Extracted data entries
*** Block opens ***

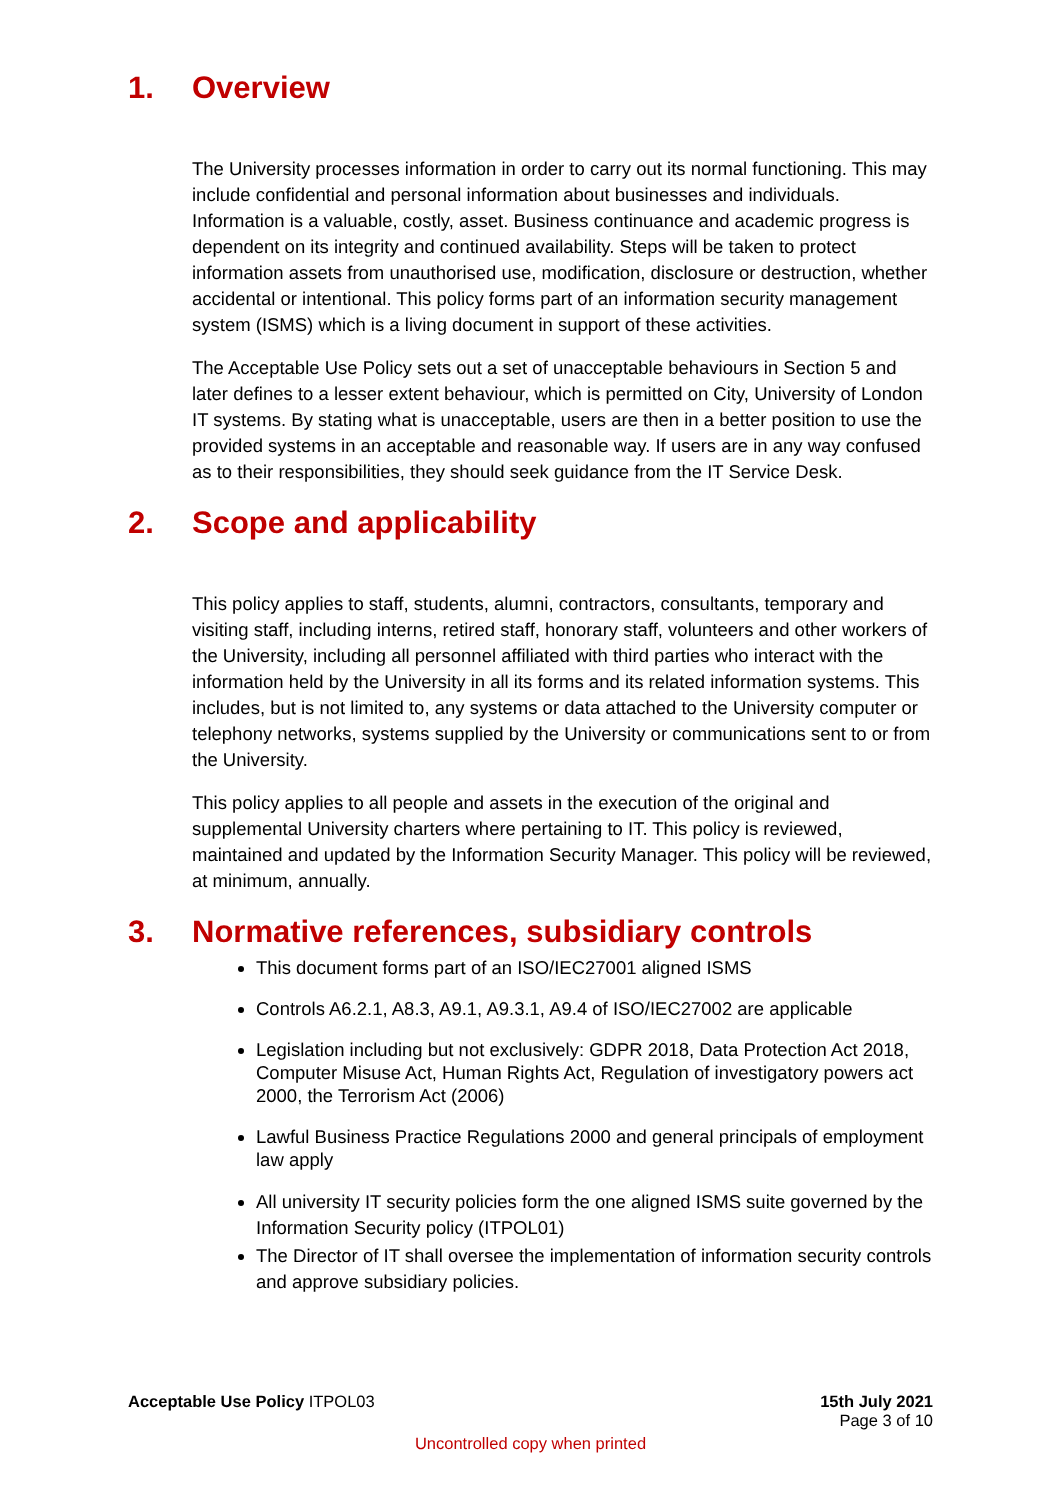1. Overview
The University processes information in order to carry out its normal functioning. This may include confidential and personal information about businesses and individuals. Information is a valuable, costly, asset. Business continuance and academic progress is dependent on its integrity and continued availability. Steps will be taken to protect information assets from unauthorised use, modification, disclosure or destruction, whether accidental or intentional. This policy forms part of an information security management system (ISMS) which is a living document in support of these activities.
The Acceptable Use Policy sets out a set of unacceptable behaviours in Section 5 and later defines to a lesser extent behaviour, which is permitted on City, University of London IT systems. By stating what is unacceptable, users are then in a better position to use the provided systems in an acceptable and reasonable way. If users are in any way confused as to their responsibilities, they should seek guidance from the IT Service Desk.
2. Scope and applicability
This policy applies to staff, students, alumni, contractors, consultants, temporary and visiting staff, including interns, retired staff, honorary staff, volunteers and other workers of the University, including all personnel affiliated with third parties who interact with the information held by the University in all its forms and its related information systems. This includes, but is not limited to, any systems or data attached to the University computer or telephony networks, systems supplied by the University or communications sent to or from the University.
This policy applies to all people and assets in the execution of the original and supplemental University charters where pertaining to IT. This policy is reviewed, maintained and updated by the Information Security Manager. This policy will be reviewed, at minimum, annually.
3. Normative references, subsidiary controls
This document forms part of an ISO/IEC27001 aligned ISMS
Controls A6.2.1, A8.3, A9.1, A9.3.1, A9.4 of ISO/IEC27002 are applicable
Legislation including but not exclusively: GDPR 2018, Data Protection Act 2018, Computer Misuse Act, Human Rights Act, Regulation of investigatory powers act 2000, the Terrorism Act (2006)
Lawful Business Practice Regulations 2000 and general principals of employment law apply
All university IT security policies form the one aligned ISMS suite governed by the Information Security policy (ITPOL01)
The Director of IT shall oversee the implementation of information security controls and approve subsidiary policies.
Acceptable Use Policy ITPOL03 15th July 2021
Page 3 of 10
Uncontrolled copy when printed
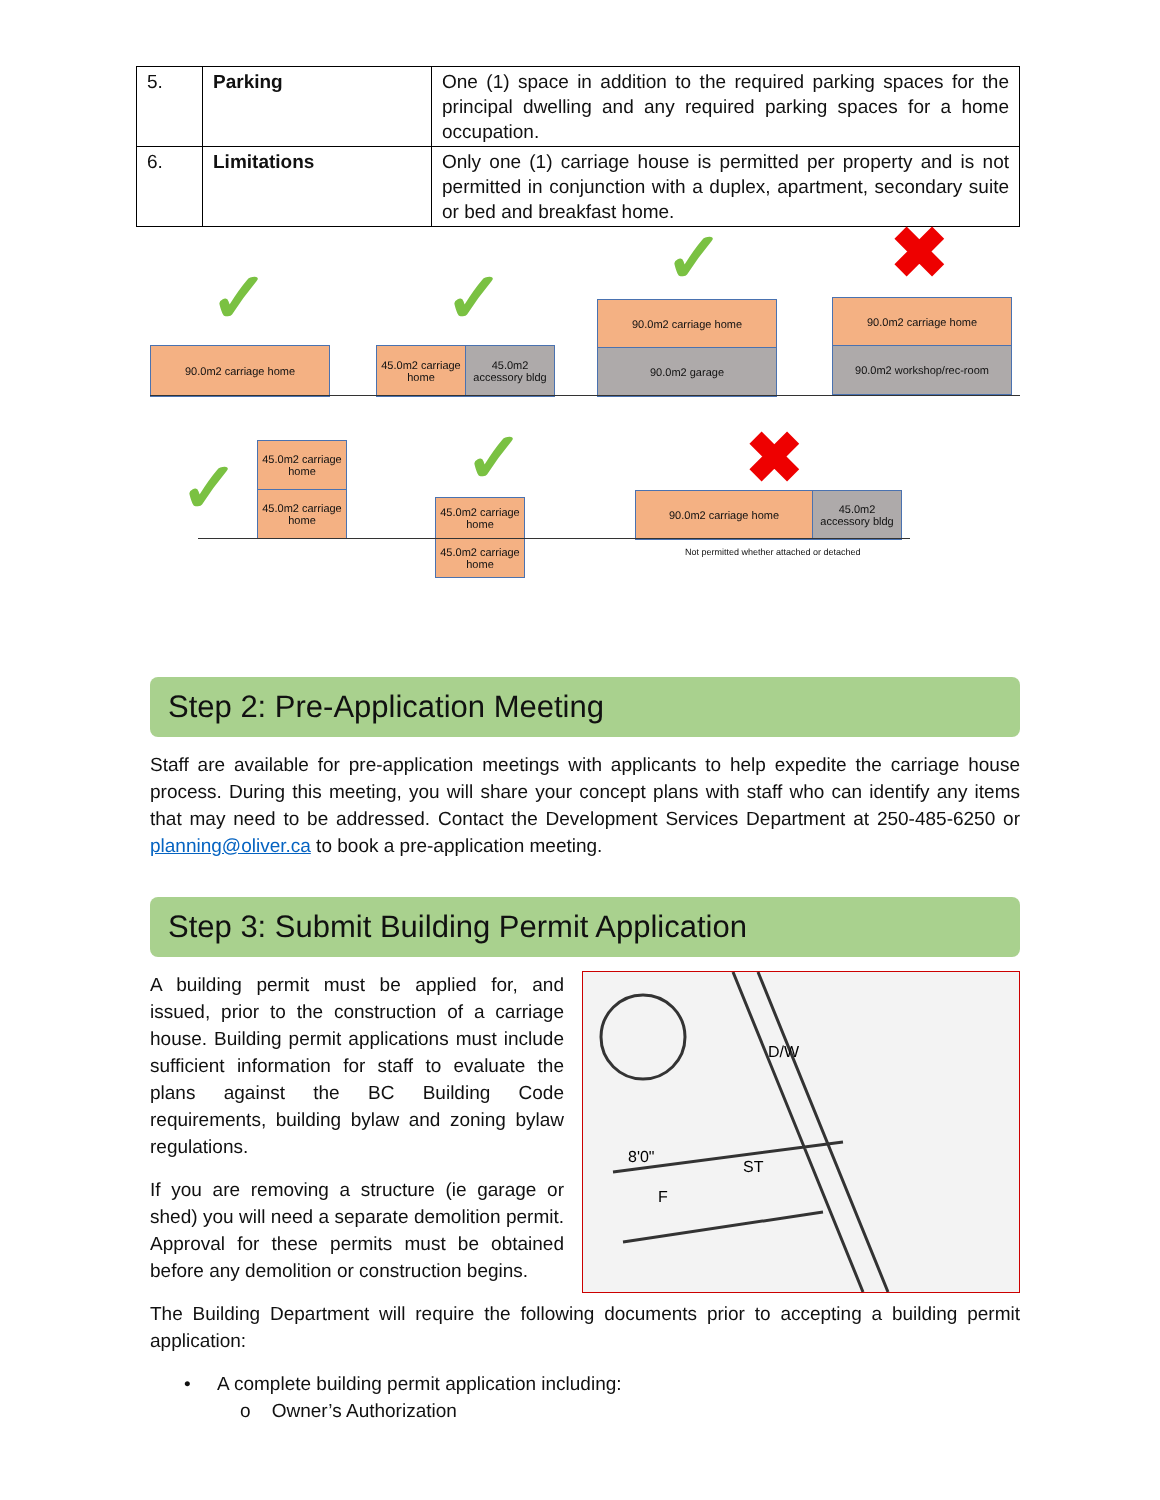| 5. | Parking | One (1) space in addition to the required parking spaces for the principal dwelling and any required parking spaces for a home occupation. |
| 6. | Limitations | Only one (1) carriage house is permitted per property and is not permitted in conjunction with a duplex, apartment, secondary suite or bed and breakfast home. |
✓ ✓ ✓ ✖
90.0m2 carriage home
45.0m2 carriage home
45.0m2 accessory bldg
90.0m2 carriage home
90.0m2 garage
90.0m2 carriage home
90.0m2 workshop/rec-room
✓
45.0m2 carriage home
45.0m2 carriage home
✓
45.0m2 carriage home
45.0m2 carriage home
✖
90.0m2 carriage home
45.0m2 accessory bldg
Not permitted whether attached or detached
Step 2: Pre-Application Meeting
Staff are available for pre-application meetings with applicants to help expedite the carriage house process. During this meeting, you will share your concept plans with staff who can identify any items that may need to be addressed. Contact the Development Services Department at 250-485-6250 or planning@oliver.ca to book a pre-application meeting.
Step 3: Submit Building Permit Application
A building permit must be applied for, and issued, prior to the construction of a carriage house. Building permit applications must include sufficient information for staff to evaluate the plans against the BC Building Code requirements, building bylaw and zoning bylaw regulations.
If you are removing a structure (ie garage or shed) you will need a separate demolition permit. Approval for these permits must be obtained before any demolition or construction begins.
D/W
8'0"
F
ST
The Building Department will require the following documents prior to accepting a building permit application:
• A complete building permit application including:
o Owner’s Authorization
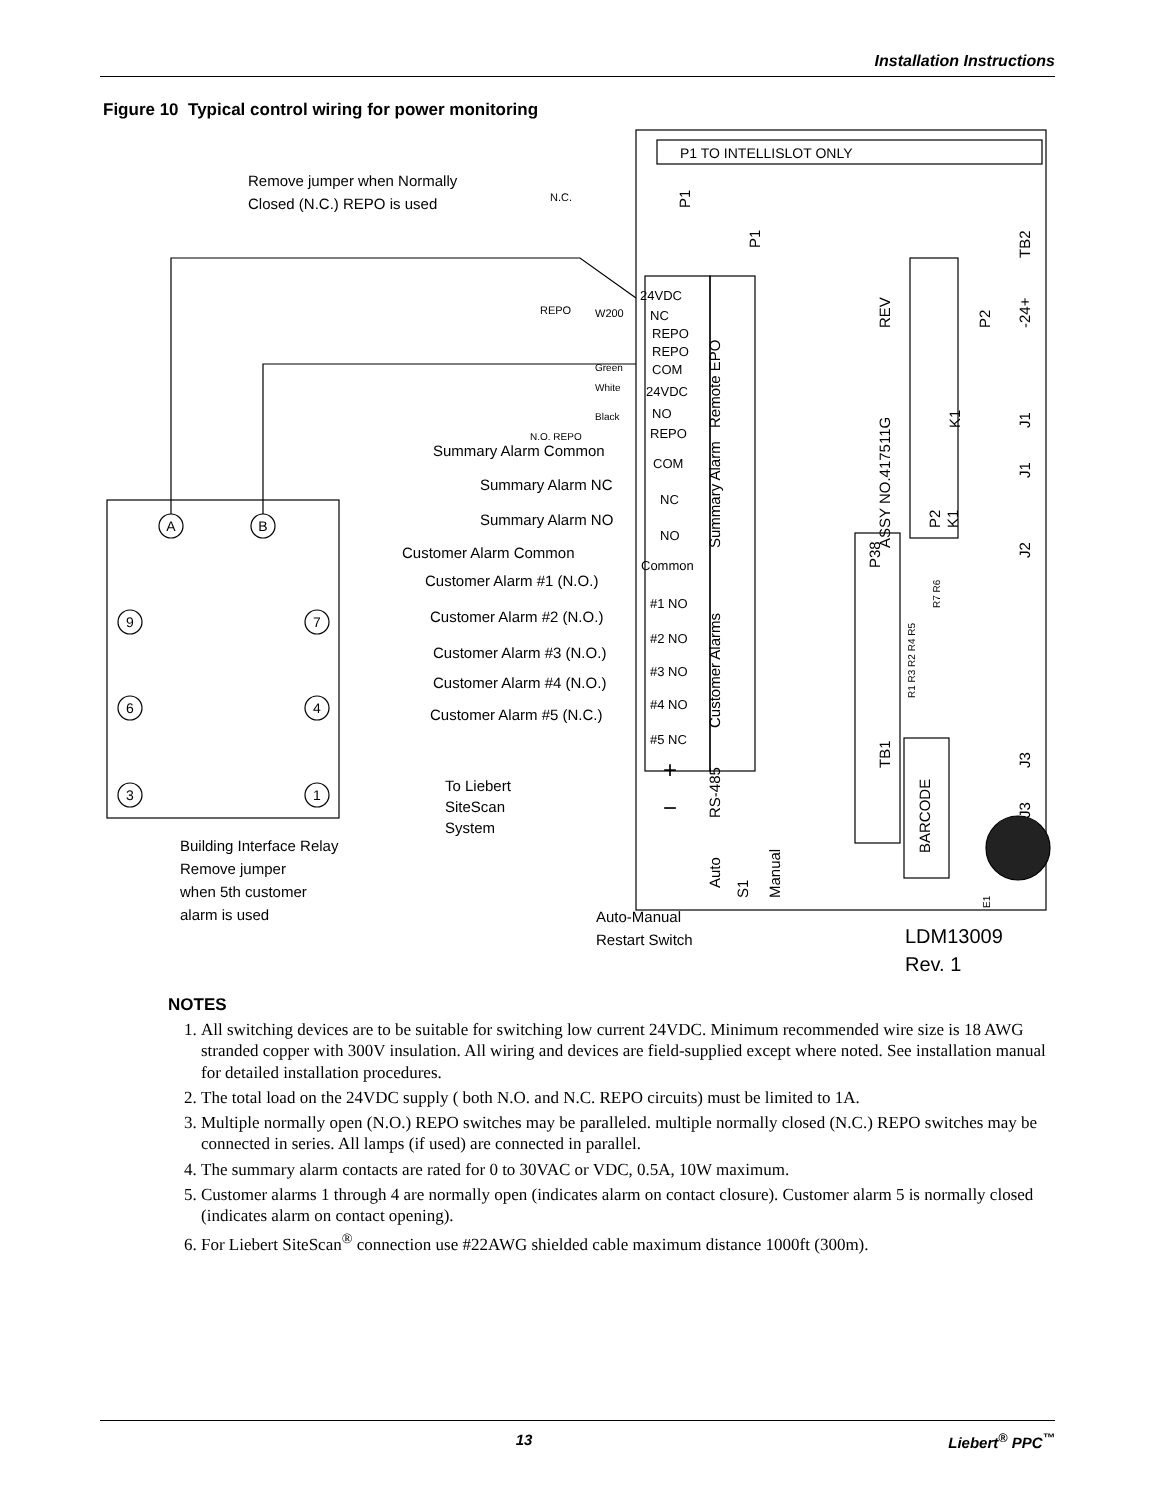Installation Instructions
Figure 10 Typical control wiring for power monitoring
Remove jumper when Normally
Closed (N.C.) REPO is used
P1 TO INTELLISLOT ONLY
24VDC
NC
REPO
REPO
COM
24VDC
NO
REPO
N.C.
REPO
W200
Green
White
Black
N.O. REPO
Summary Alarm Common
Summary Alarm NC
Summary Alarm NO
COM
NC
NO
Customer Alarm Common
Common
Customer Alarm #1 (N.O.)
Customer Alarm #2 (N.O.)
Customer Alarm #3 (N.O.)
Customer Alarm #4 (N.O.)
Customer Alarm #5 (N.C.)
#1 NO
#2 NO
#3 NO
#4 NO
#5 NC
+
−
To Liebert
SiteScan
System
Building Interface Relay
Remove jumper
when 5th customer
alarm is used
Auto-Manual
Restart Switch
LDM13009
Rev. 1
A
B
9
7
6
4
3
1
Remote EPO
Summary Alarm
Customer Alarms
RS-485
ASSY NO.417511G
REV
TB1
BARCODE
Auto
Manual
S1
P1
P1
P2
P2
P38
TB2
-24+
J1
J1
J2
J3
J3
K1
K1
E1
R7 R6
R1 R3 R2 R4 R5
NOTES
1. All switching devices are to be suitable for switching low current 24VDC. Minimum recommended wire size is 18 AWG stranded copper with 300V insulation. All wiring and devices are field-supplied except where noted. See installation manual for detailed installation procedures.
2. The total load on the 24VDC supply ( both N.O. and N.C. REPO circuits) must be limited to 1A.
3. Multiple normally open (N.O.) REPO switches may be paralleled. multiple normally closed (N.C.) REPO switches may be connected in series. All lamps (if used) are connected in parallel.
4. The summary alarm contacts are rated for 0 to 30VAC or VDC, 0.5A, 10W maximum.
5. Customer alarms 1 through 4 are normally open (indicates alarm on contact closure). Customer alarm 5 is normally closed (indicates alarm on contact opening).
6. For Liebert SiteScan<sup>®</sup> connection use #22AWG shielded cable maximum distance 1000ft (300m).
13 Liebert<sup>®</sup> PPC<sup>™</sup>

*** Block closes ***

WORK TASK:
Start at the top line above and repeat the records verbatim, leaving images out.

COMPLETED EXERCISE:
1. Overview
The University processes information in order to carry out its normal functioning. This may include confidential and personal information about businesses and individuals. Information is a valuable, costly, asset. Business continuance and academic progress is dependent on its integrity and continued availability. Steps will be taken to protect information assets from unauthorised use, modification, disclosure or destruction, whether accidental or intentional. This policy forms part of an information security management system (ISMS) which is a living document in support of these activities.
The Acceptable Use Policy sets out a set of unacceptable behaviours in Section 5 and later defines to a lesser extent behaviour, which is permitted on City, University of London IT systems. By stating what is unacceptable, users are then in a better position to use the provided systems in an acceptable and reasonable way. If users are in any way confused as to their responsibilities, they should seek guidance from the IT Service Desk.
2. Scope and applicability
This policy applies to staff, students, alumni, contractors, consultants, temporary and visiting staff, including interns, retired staff, honorary staff, volunteers and other workers of the University, including all personnel affiliated with third parties who interact with the information held by the University in all its forms and its related information systems. This includes, but is not limited to, any systems or data attached to the University computer or telephony networks, systems supplied by the University or communications sent to or from the University.
This policy applies to all people and assets in the execution of the original and supplemental University charters where pertaining to IT. This policy is reviewed, maintained and updated by the Information Security Manager. This policy will be reviewed, at minimum, annually.
3. Normative references, subsidiary controls
This document forms part of an ISO/IEC27001 aligned ISMS
Controls A6.2.1, A8.3, A9.1, A9.3.1, A9.4 of ISO/IEC27002 are applicable
Legislation including but not exclusively: GDPR 2018, Data Protection Act 2018, Computer Misuse Act, Human Rights Act, Regulation of investigatory powers act 2000, the Terrorism Act (2006)
Lawful Business Practice Regulations 2000 and general principals of employment law apply
All university IT security policies form the one aligned ISMS suite governed by the Information Security policy (ITPOL01)
The Director of IT shall oversee the implementation of information security controls and approve subsidiary policies.
Acceptable Use Policy ITPOL03 15th July 2021
Page 3 of 10
Uncontrolled copy when printed
| 5. | Parking | One (1) space in addition to the required parking spaces for the principal dwelling and any required parking spaces for a home occupation. |
| 6. | Limitations | Only one (1) carriage house is permitted per property and is not permitted in conjunction with a duplex, apartment, secondary suite or bed and breakfast home. |
✓ ✓ ✓ ✖
90.0m2 carriage home
45.0m2 carriage home
45.0m2 accessory bldg
90.0m2 carriage home
90.0m2 garage
90.0m2 carriage home
90.0m2 workshop/rec-room
✓
45.0m2 carriage home
45.0m2 carriage home
✓
45.0m2 carriage home
45.0m2 carriage home
✖
90.0m2 carriage home
45.0m2 accessory bldg
Not permitted whether attached or detached
Step 2: Pre-Application Meeting
Staff are available for pre-application meetings with applicants to help expedite the carriage house process. During this meeting, you will share your concept plans with staff who can identify any items that may need to be addressed. Contact the Development Services Department at 250-485-6250 or planning@oliver.ca to book a pre-application meeting.
Step 3: Submit Building Permit Application
A building permit must be applied for, and issued, prior to the construction of a carriage house. Building permit applications must include sufficient information for staff to evaluate the plans against the BC Building Code requirements, building bylaw and zoning bylaw regulations.
If you are removing a structure (ie garage or shed) you will need a separate demolition permit. Approval for these permits must be obtained before any demolition or construction begins.
D/W
8'0"
F
ST
The Building Department will require the following documents prior to accepting a building permit application:
• A complete building permit application including:
o Owner’s Authorization
Installation Instructions
Figure 10 Typical control wiring for power monitoring
Remove jumper when Normally
Closed (N.C.) REPO is used
P1 TO INTELLISLOT ONLY
24VDC
NC
REPO
REPO
COM
24VDC
NO
REPO
N.C.
REPO
W200
Green
White
Black
N.O. REPO
Summary Alarm Common
Summary Alarm NC
Summary Alarm NO
COM
NC
NO
Customer Alarm Common
Common
Customer Alarm #1 (N.O.)
Customer Alarm #2 (N.O.)
Customer Alarm #3 (N.O.)
Customer Alarm #4 (N.O.)
Customer Alarm #5 (N.C.)
#1 NO
#2 NO
#3 NO
#4 NO
#5 NC
+
−
To Liebert
SiteScan
System
Building Interface Relay
Remove jumper
when 5th customer
alarm is used
Auto-Manual
Restart Switch
LDM13009
Rev. 1
A
B
9
7
6
4
3
1
Remote EPO
Summary Alarm
Customer Alarms
RS-485
ASSY NO.417511G
REV
TB1
BARCODE
Auto
Manual
S1
P1
P1
P2
P2
P38
TB2
-24+
J1
J1
J2
J3
J3
K1
K1
E1
R7 R6
R1 R3 R2 R4 R5
NOTES
1. All switching devices are to be suitable for switching low current 24VDC. Minimum recommended wire size is 18 AWG stranded copper with 300V insulation. All wiring and devices are field-supplied except where noted. See installation manual for detailed installation procedures.
2. The total load on the 24VDC supply ( both N.O. and N.C. REPO circuits) must be limited to 1A.
3. Multiple normally open (N.O.) REPO switches may be paralleled. multiple normally closed (N.C.) REPO switches may be connected in series. All lamps (if used) are connected in parallel.
4. The summary alarm contacts are rated for 0 to 30VAC or VDC, 0.5A, 10W maximum.
5. Customer alarms 1 through 4 are normally open (indicates alarm on contact closure). Customer alarm 5 is normally closed (indicates alarm on contact opening).
6. For Liebert SiteScan<sup>®</sup> connection use #22AWG shielded cable maximum distance 1000ft (300m).
13 Liebert<sup>®</sup> PPC<sup>™</sup>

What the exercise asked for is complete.